**Instruction**
Could you retype the records word for word but without any pictures?

**Records provided**
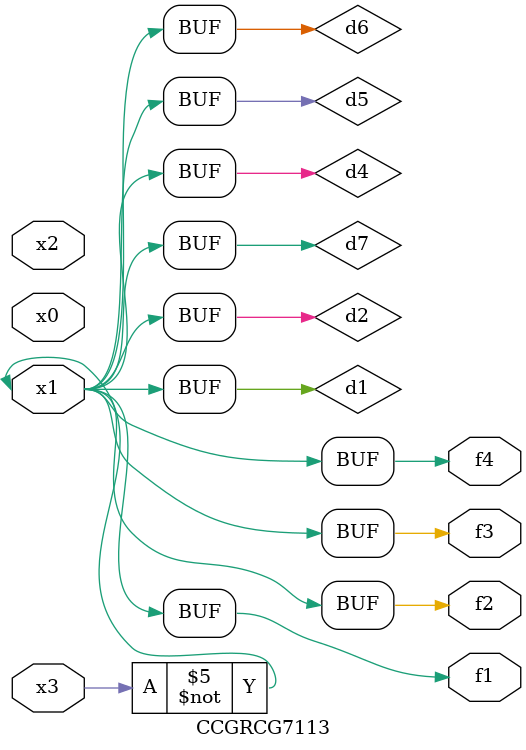
<source format=v>
module CCGRCG7113(
	input x0, x1, x2, x3,
	output f1, f2, f3, f4
);

	wire d1, d2, d3, d4, d5, d6, d7;

	not (d1, x3);
	buf (d2, x1);
	xnor (d3, d1, d2);
	nor (d4, d1);
	buf (d5, d1, d2);
	buf (d6, d4, d5);
	nand (d7, d4);
	assign f1 = d6;
	assign f2 = d7;
	assign f3 = d6;
	assign f4 = d6;
endmodule

</source>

**Output for this task**
<source format=v>
module CCGRCG7113(
	input x0, x1, x2, x3,
	output f1, f2, f3, f4
);

	wire d1, d2, d3, d4, d5, d6, d7;

	not (d1, x3);
	buf (d2, x1);
	xnor (d3, d1, d2);
	nor (d4, d1);
	buf (d5, d1, d2);
	buf (d6, d4, d5);
	nand (d7, d4);
	assign f1 = d6;
	assign f2 = d7;
	assign f3 = d6;
	assign f4 = d6;
endmodule

</source>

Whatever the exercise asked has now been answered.